A significant number of graduates and apprentices are leaving jobs for better pay, highlighting a growing trend tied to the cost-of-living crisis.
- The Institute of Student Employers reveals over 51% of employers report graduates leaving roles for financial reasons in 2024.
- Dissatisfaction with pay has become the second leading reason for job changes, surpassing career progression opportunities.
- Graduates show increased interest in higher-paying sectors such as finance, with less interest in traditionally lower-paid public sector roles.
- Retention rates for graduates have declined, while apprentice retention shows improvement.
The Institute of Student Employers (ISE) released its annual Student Development survey, revealing a marked increase in the number of graduates and apprentices abandoning their current positions in pursuit of better remuneration. Dissatisfaction with pay now ranks as the second most common reason for changing jobs, a shift aligned with the ongoing cost-of-living crisis. In 2024, this exodus is reported by over 51% of employers, compared to 40% in the previous two years, and just a quarter in the years 2020 and 2021.
Traditionally, graduates were inclined to change jobs in favour of opportunities providing better career progression. However, the current economic climate has prompted a recalibration of priorities, with salary overtaking career advancement as the primary motivator. Notably, there is a trend of increased job applications to more financially rewarding sectors such as finance, while interest in public sector roles, known for lower pay, is waning.
The survey highlights that starting salaries for graduates and apprentices have seen an increment, yet salaries for those with three years of tenure remain unchanged. Only new hires and those moving for better compensation appear to be benefiting from current market dynamics. This static salary progression has been a critical factor in the declining three-year retention rate for graduates, which has dropped from 83% in 2016 to 70% in 2023/24.
Conversely, there has been an uptick in apprentice retention, reaching 77% this year from 71% in 2023. This could be attributed to the job market’s current climate, where school and college leavers feel a sense of insecurity, prompting them to hold onto positions longer.
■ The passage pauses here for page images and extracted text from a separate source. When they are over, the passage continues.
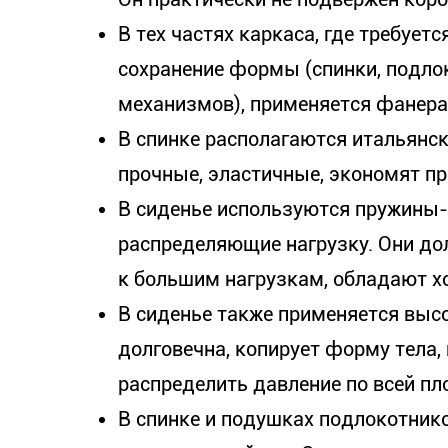
В тех частях каркаса, где требует
сохранение формы (спинки, подло
механизмов), применяется фанера
В спинке располагаются итальянс
прочные, эластичные, экономят пр
В сиденье используются пружины-
распределяющие нагрузку. Они до
к большим нагрузкам, обладают х
В сиденье также применяется выс
долговечна, копирует форму тела,
распределить давление по всей п
В спинке и подушках подлокотни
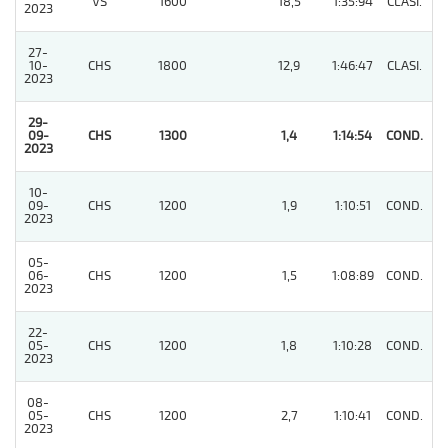
VS
1600
18,5
1:35:94
CLASI.
2
2023
27-
10-
CHS
1800
12,9
1:46:47
CLASI.
9
2023
29-
09-
CHS
1300
1,4
1:14:54
COND.
1
2023
10-
09-
CHS
1200
1,9
1:10:51
COND.
2
2023
05-
06-
CHS
1200
1,5
1:08:89
COND.
2
2023
22-
05-
CHS
1200
1,8
1:10:28
COND.
2
2023
08-
05-
CHS
1200
2,7
1:10:41
COND.
2
2023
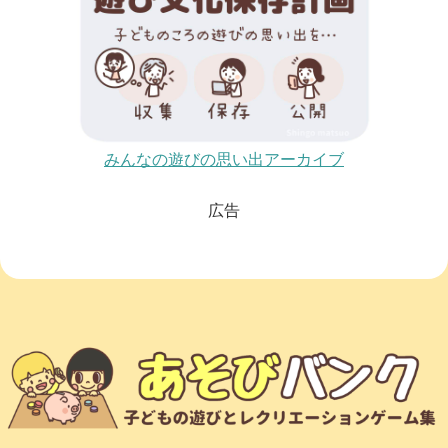
みんなの遊びの思い出アーカイブ
広告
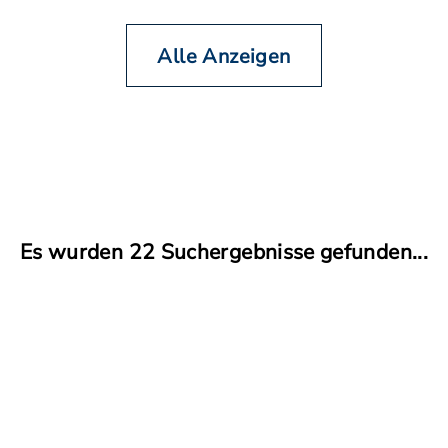
Alle Anzeigen
Es wurden 22 Suchergebnisse gefunden...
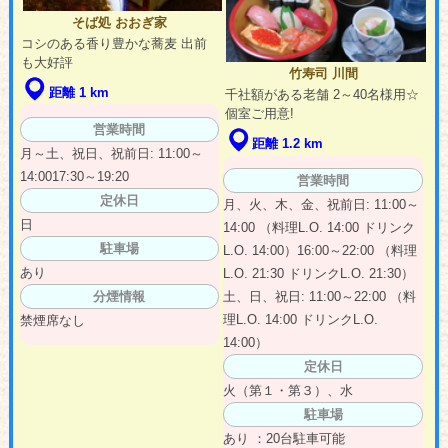
そば処 おおぎ家
コシのある香り豊かな蕎麦 出前
も大好評
竹寿司 川間
距離 1 km
千社額がある老舗 2～40名様用☆
個室ご用意!
営業時間
距離 1.2 km
月～土、祝日、祝前日: 11:00～
14:0017:30～19:20
営業時間
定休日
月、火、木、金、祝前日: 11:00～
日
14:00 （料理L.O. 14:00 ドリンク
駐車場
L.O. 14:00）16:00～22:00 （料理
あり
L.O. 21:30 ドリンクL.O. 21:30）
分煙情報
土、日、祝日: 11:00～22:00 （料
理L.O. 14:00 ドリンクL.O.
禁煙席なし
14:00）
定休日
火（第１・第３）、水
駐車場
あり ：20台駐車可能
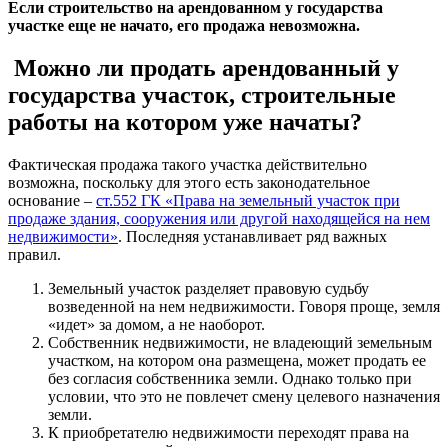
Если строительство на арендованном у государства
участке еще не начато, его продажа невозможна.
Можно ли продать арендованный у
государства участок, строительные
работы на котором уже начаты?
Фактическая продажа такого участка действительно
возможна, поскольку для этого есть законодательное
основание –
ст.552 ГК «Права на земельный участок при
продаже здания, сооружения или другой находящейся на нем
недвижимости»
. Последняя устанавливает ряд важных
правил.
Земельный участок разделяет правовую судьбу
возведенной на нем недвижимости. Говоря проще, земля
«идет» за домом, а не наоборот.
Собственник недвижимости, не владеющий земельным
участком, на котором она размещена, может продать ее
без согласия собственника земли. Однако только при
условии, что это не повлечет смену целевого назначения
земли.
К приобретателю недвижимости переходят права на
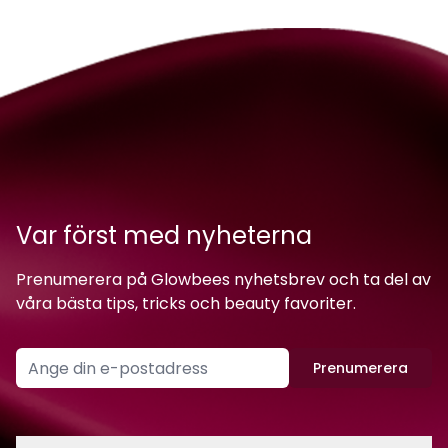
Var först med nyheterna
Prenumerera på Glowbees nyhetsbrev och ta del av
våra bästa tips, tricks och beauty favoriter.
Prenumerera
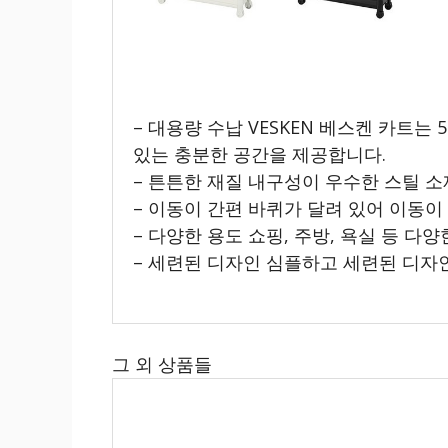
– 대용량 수납 VESKEN 베스켄 카트는 
있는 충분한 공간을 제공합니다.
– 튼튼한 재질 내구성이 우수한 스틸 
– 이동이 간편 바퀴가 달려 있어 이동이
– 다양한 용도 쇼핑, 주방, 욕실 등 다
– 세련된 디자인 심플하고 세련된 디자
그 외 상품들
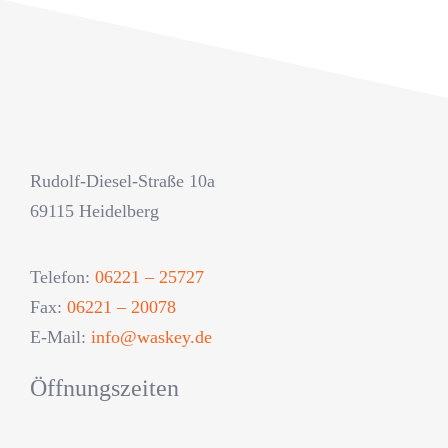
Rudolf-Diesel-Straße 10a
69115 Heidelberg
Telefon:
06221 – 25727
Fax:
06221 – 20078
E-Mail:
info@waskey.de
Öffnungszeiten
Stephen Isherwood, the joint CEO of ISE, voiced concerns over the impact of the cost-of-living crisis on employee retention. He stated, “The cost-of-living crisis still impacts students once they have found work. Increases in rent, travel and general living costs mean that salary levels are not keeping pace with inflation. So, in a competitive market for talent more people are leaving for better paid opportunities. Employers are going to need to work harder to retain talent.”
To maintain their workforce, employers must adapt to the shifting priorities of graduates and apprentices driven by economic pressures.